I ended up doing an appetizer plate – a nice balance of healthy and a bit of indulgence. I roasted grapes again because I found black grapes, which I sometimes can’t get every week. Just something about roasting them gives them such an amazing flavor. Just a couple cups of grapes tossed in 1/2 teaspoon grapeseed oil, salt and pepper, and baked for 30 minutes at 350. Let cool. I served them with brie, goat cheese spread and crackers. Added some cheese curds, strawberries, watermelon and blueberries, and had to round it out with bacon wrapped jalapeno poppers. The roasted grape cracker: salty/sweet/crunchy
As I was starting to make my BBQ sauce I could hear Tony laughing at me. You see, I pulled out the brown sugar to add to my turkey bacon for breakfast. When it got time to pull my ingredients together for the BBQ sauce, I literally could not find it. Mind you, my kitchen is not that big, and there are only so many places I could have put it, but after a 10 minute search, I just gave up and decided to wing it. I am sure I’ll find it in the freezer later today.
So I have no idea what type of BBQ sauce this is, i.e. Kansas City style, or what – all I know is that it ended up being delicious. Guess what I substituted the brown sugar with?
Yep! Pancake syrup!
- 2 tablespoons chili powder
- 1 teaspoon ground black pepper
- 1 teaspoon salt
- 2 cups ketchup
- 1/2 cup yellow mustard
- 1/2 cup apple cider vinegar
- 1/3 cup Worcestershire sauce
- 1/4 cup lemon juice
- 1/4 cup A-1 sauce
- 1/8 cup molasses
- 1/4 cup honey
- 1/4 cup Cinnamon brown sugar pancake syrup
- 1 teaspoon hot sauce
- 4 cloves garlic
- 1 teaspoon grapeseed oil
- In a stock pot, heat the oil over medium high heat. Add the garlic and cook for 2-3 minutes, or just until it starts to brown. Add in the chili powder and cook for 1 minute – this adds another depth of flavor to the sauce. Add in the remaining ingredients and bring the heat down to low, and simmer for 15 minutes.
It’s tangy, slightly sweet, but huge in the vinegar department, which is my favorite type of BBQ sauce. And because of the high acidity level, this will keep in the fridge for a month or more. I ended up making ribs, because that’s one of the meats Hannah will eat – well, only if it falls off the bone. I baked these in the oven for three hours at 275 wrapped in foil, then finished them off on the grill with the BBQ sauce. You know when your ribs are done, when the bones look like that.

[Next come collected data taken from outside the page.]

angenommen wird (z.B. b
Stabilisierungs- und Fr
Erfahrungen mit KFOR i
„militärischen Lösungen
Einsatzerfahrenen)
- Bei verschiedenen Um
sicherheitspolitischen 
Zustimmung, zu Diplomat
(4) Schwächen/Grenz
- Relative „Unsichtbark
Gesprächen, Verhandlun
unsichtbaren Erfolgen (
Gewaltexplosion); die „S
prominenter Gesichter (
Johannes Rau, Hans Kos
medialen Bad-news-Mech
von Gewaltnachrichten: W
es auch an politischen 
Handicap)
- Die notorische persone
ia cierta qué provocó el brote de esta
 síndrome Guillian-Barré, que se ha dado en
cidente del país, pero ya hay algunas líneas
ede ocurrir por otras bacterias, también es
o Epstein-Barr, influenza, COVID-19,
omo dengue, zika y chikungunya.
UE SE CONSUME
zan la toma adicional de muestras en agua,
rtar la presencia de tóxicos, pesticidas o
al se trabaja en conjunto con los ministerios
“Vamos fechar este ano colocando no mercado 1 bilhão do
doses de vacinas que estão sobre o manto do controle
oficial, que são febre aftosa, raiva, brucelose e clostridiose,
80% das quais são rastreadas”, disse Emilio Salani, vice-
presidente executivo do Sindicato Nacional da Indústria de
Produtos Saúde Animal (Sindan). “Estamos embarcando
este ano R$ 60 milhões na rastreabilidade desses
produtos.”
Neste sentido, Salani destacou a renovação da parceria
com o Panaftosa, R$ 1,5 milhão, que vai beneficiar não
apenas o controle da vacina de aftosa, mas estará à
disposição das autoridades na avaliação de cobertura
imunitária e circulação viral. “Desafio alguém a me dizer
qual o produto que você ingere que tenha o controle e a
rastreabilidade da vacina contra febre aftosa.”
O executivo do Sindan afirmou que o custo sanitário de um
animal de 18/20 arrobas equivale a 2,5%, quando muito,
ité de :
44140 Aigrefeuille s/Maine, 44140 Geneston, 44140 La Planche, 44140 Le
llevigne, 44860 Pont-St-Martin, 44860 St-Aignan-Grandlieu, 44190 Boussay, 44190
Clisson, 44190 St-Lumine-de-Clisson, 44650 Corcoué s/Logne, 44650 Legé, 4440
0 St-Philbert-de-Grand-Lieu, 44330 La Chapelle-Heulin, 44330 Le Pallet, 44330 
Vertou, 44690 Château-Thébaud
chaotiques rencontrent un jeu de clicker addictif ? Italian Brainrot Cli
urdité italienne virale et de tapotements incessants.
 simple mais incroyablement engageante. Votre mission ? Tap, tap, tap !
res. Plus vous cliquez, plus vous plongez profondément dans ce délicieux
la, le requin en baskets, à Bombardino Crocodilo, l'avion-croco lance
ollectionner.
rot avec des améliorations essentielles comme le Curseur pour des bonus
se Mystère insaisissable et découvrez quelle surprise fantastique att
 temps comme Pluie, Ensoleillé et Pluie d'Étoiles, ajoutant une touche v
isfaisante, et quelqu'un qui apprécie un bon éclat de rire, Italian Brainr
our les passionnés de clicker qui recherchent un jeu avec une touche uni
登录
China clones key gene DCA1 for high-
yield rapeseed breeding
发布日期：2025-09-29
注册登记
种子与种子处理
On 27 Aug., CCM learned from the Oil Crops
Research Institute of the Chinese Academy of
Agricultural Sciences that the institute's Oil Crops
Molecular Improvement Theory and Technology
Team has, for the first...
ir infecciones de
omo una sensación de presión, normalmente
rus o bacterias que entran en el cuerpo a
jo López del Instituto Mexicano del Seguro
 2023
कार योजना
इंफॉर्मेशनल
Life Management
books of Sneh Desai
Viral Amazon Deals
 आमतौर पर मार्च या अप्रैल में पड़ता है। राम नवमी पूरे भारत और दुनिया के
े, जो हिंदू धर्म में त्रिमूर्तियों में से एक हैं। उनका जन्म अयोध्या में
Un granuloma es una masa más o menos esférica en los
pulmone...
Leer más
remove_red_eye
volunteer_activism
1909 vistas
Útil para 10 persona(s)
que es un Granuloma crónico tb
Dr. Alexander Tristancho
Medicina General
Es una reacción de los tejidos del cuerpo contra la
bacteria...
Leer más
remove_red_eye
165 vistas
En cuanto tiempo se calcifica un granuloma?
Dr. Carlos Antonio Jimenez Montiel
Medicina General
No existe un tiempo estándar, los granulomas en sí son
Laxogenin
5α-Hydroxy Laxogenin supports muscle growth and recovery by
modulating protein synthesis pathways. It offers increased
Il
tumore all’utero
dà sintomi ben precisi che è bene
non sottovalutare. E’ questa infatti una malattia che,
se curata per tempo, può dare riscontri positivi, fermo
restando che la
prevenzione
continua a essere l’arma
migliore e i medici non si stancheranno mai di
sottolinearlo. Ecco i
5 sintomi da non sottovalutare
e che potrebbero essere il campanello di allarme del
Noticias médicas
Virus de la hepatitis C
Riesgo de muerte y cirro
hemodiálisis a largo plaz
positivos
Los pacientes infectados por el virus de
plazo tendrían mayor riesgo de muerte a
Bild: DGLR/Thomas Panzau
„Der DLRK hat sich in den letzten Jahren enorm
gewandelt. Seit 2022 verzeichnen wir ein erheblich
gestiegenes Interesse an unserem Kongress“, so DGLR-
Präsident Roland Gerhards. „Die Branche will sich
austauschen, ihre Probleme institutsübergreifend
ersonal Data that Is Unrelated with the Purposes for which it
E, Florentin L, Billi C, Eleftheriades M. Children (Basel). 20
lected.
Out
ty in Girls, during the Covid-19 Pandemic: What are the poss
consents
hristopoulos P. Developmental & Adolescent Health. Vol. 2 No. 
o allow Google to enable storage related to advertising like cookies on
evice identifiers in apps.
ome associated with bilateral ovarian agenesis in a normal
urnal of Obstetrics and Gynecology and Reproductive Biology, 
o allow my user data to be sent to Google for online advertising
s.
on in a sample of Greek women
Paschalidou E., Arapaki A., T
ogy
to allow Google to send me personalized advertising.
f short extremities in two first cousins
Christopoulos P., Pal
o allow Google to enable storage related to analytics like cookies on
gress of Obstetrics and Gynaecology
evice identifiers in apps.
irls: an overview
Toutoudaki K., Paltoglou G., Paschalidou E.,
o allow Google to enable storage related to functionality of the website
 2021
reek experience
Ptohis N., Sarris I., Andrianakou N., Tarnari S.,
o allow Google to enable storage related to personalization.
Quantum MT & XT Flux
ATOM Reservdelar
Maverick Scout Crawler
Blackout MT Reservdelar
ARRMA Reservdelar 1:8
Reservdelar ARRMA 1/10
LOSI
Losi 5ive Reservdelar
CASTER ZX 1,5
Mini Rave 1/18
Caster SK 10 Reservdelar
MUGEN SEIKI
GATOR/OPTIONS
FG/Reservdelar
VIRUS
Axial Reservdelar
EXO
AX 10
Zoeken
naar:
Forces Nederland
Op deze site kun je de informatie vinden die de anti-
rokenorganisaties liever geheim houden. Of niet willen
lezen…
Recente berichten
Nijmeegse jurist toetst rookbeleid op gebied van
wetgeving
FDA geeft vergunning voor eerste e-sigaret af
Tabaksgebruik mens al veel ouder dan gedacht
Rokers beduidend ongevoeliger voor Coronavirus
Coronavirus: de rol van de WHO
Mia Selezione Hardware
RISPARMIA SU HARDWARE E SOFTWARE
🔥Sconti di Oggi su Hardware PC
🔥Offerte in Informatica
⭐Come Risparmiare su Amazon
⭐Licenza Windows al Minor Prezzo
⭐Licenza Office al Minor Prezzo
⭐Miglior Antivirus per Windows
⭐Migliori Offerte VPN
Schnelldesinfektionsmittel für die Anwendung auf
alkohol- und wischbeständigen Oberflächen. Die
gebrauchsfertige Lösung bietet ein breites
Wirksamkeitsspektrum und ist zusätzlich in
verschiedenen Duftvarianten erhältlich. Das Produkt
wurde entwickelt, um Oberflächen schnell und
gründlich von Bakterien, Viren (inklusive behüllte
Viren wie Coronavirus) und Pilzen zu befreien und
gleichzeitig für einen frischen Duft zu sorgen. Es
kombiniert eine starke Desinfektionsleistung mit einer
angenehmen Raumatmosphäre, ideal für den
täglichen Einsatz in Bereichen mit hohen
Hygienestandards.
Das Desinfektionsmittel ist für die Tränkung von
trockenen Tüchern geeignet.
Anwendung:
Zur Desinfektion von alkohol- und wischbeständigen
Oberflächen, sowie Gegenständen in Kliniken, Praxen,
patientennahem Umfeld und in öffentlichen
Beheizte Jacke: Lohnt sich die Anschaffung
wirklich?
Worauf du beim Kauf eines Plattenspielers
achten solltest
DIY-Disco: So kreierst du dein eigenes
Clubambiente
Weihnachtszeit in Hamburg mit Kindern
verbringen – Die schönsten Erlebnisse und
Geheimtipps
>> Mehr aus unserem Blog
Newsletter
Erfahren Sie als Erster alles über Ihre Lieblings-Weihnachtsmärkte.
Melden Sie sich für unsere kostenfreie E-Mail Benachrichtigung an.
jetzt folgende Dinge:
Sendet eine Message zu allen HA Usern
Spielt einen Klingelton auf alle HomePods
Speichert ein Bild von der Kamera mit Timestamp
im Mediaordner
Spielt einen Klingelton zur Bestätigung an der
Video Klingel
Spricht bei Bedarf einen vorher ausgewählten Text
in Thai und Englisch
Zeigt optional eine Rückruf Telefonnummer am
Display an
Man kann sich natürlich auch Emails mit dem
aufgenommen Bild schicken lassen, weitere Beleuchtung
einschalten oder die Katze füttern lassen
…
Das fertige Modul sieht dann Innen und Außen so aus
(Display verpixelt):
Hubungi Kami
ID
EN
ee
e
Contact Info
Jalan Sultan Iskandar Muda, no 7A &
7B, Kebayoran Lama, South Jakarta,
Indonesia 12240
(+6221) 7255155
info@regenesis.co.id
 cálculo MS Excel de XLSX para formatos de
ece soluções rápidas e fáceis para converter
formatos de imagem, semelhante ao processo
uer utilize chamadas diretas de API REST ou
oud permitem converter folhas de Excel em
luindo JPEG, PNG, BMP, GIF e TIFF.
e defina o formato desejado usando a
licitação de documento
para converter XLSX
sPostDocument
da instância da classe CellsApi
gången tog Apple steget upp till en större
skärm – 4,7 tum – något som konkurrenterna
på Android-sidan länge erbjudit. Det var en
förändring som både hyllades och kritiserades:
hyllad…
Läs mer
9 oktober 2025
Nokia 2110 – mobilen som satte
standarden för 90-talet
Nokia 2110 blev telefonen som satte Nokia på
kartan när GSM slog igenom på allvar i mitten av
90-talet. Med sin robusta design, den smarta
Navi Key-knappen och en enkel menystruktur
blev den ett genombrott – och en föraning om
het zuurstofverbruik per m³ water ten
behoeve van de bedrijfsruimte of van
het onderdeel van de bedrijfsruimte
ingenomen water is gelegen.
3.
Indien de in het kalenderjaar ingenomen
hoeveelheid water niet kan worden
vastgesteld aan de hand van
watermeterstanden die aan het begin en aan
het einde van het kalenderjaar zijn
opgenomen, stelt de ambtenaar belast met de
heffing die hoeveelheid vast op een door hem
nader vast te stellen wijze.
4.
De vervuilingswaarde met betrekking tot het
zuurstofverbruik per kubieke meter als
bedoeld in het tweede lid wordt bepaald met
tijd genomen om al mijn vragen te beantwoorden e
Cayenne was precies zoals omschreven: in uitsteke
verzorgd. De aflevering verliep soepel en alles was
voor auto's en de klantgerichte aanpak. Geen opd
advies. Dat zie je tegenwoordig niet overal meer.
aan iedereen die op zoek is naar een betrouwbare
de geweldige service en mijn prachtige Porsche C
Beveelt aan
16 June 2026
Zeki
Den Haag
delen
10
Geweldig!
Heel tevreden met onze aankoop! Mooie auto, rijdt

Pretty sure that’s fall off the bone! Hannah tried it, but declared that ribs are no longer in her wheelhouse, but helped herself to corn and the orzo asparagus side dish I made, but never got a picture of.
I had to laugh because at one point Mom and I were sitting outside, and Rummy jumped into Nana’s lap and just started giving her all sorts of love!
Yep, another holiday my Mom spent with her favorite child! The dogs enjoyed being outside with us. After running around for just a few minutes though, they get so tired.
I have my Weight Watcher WI this morning (it won’t be good!) and then lunch out with a friend today. This week I’ll be working tomorrow in Evanston, Thursday in LaGrange, Saturday in Downer’s Grove and Sunday back in Frankfort. Busy week, but I think I can handle a 4 day work week.
Hope you all had a wonderful long weekend, make it a great day!